Check out the code for my CNN image classifier. It contains also the webscraping part which I used to procure over 40k images from Google Search: https://github.com/kuba-siekierzynski/CarL-CNN

+5

I will check it out later today and let you know the result, thanks! :)

+4

Now that I think about that... once I used a bash script to save mp3 from google tts service. The script worked for a while, until google stopped such possibility. The workaround was to send a request impersonating a browser. Is still working, at least as of few weeks ago. User agent should be something like this UA="Mozilla/5.0 (Windows NT 6.2; WOW64) AppleWebKit/537.36 (KHTML, like Gecko) Chrome/29.0.1547.2 Safari/537.36" but this worked just fine: "wget -q -U Mozilla -o output.mp3....." Hope it helps.

+3

same i also get that now im using startpage according to the terms and conditions ur not allowed to crawl so yeah they limit ur requests P.S. if u rly pay attention to our discord we were actually talking about this like 9 hours ago

+3

Once I got a reply from the server: "This is not how you're supposed to access our data. Pls stop. I'm not a robot". Not a Captcha but a pissed off admin. Afaik on the normal text anti-captcha services there are also limits for cirillic. I don't know if the paid services work with the new image recognizing captcha.
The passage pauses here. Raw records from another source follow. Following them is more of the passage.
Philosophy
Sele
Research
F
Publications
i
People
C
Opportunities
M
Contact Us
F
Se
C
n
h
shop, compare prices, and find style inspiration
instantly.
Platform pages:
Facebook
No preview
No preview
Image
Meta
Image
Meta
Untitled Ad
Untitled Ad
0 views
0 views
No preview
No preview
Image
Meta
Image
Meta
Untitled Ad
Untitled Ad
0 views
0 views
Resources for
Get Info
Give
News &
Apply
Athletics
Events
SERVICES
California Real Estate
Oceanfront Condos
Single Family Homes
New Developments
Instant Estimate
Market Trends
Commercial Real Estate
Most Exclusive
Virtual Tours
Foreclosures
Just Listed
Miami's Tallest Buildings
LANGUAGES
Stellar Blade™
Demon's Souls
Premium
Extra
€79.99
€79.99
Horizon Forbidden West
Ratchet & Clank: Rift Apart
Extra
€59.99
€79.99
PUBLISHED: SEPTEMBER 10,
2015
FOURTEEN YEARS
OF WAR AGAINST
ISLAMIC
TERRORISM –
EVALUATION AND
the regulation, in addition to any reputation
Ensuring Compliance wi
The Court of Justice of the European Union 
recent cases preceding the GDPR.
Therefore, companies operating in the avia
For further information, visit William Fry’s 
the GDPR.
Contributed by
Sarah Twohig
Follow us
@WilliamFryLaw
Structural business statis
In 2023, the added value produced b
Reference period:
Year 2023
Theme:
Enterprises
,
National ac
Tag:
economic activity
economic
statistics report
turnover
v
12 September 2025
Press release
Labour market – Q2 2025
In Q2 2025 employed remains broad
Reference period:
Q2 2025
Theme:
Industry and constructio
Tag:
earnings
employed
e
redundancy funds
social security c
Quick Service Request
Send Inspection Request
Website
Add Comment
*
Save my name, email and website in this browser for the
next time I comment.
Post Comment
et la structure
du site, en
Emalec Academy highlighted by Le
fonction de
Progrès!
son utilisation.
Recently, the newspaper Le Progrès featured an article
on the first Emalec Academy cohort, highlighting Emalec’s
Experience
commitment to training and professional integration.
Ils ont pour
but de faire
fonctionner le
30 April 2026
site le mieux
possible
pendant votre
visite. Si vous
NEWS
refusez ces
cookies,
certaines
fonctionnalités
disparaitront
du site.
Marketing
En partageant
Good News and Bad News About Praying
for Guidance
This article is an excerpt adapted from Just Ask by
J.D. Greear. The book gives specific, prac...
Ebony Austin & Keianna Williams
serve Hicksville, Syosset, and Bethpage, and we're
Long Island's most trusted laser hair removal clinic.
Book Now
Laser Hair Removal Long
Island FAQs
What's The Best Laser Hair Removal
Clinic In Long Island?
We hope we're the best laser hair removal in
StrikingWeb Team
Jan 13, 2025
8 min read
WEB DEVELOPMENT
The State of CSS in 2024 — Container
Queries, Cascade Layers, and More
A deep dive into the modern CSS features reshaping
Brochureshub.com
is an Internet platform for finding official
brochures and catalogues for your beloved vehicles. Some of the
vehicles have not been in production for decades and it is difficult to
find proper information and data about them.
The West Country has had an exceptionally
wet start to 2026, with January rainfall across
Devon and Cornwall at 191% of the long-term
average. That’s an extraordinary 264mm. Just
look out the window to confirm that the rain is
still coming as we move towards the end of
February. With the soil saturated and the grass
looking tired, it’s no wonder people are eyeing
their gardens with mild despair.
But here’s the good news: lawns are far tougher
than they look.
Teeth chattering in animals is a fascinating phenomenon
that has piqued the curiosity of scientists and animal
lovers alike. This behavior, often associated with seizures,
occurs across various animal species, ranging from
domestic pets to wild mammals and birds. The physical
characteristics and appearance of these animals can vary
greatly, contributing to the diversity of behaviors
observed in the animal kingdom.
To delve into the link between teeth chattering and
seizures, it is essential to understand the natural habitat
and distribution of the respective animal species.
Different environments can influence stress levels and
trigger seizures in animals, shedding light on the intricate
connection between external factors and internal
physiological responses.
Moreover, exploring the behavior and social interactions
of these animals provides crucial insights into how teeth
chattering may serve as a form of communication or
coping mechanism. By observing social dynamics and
Developing my own solution was and is way off my capabilities.

+2

simpler to get it through the API they may be providing. In most cases this will already have you authenticated, so in cases where you exceed the number of requests per minute, you will be simply put on hold and then you can go on. I have scraped a few sites that did not export API but had these limits and CAPTCHA in place. I slowed down. I think, to 1 or 2 requests per minute. You can also use VPN and other means of getting new IP and MAC combination every minute or so. This way, you will be going full steam ahead while your requests will all look like they are coming from many different places. Until the server is attended by an admin, this way will get you maximum speed.

0

@Kuba: Can you share your code or some technical to scrape such as time sleep between request, url use to request, header? I use random user agent from this lib: https://github.com/lorien/user_agent with requests lib to query to https://google.com/search?q={keyword} with 10s delay between request. But I got captcha after a few requests.

0

Thank you Kuba, I will check your code!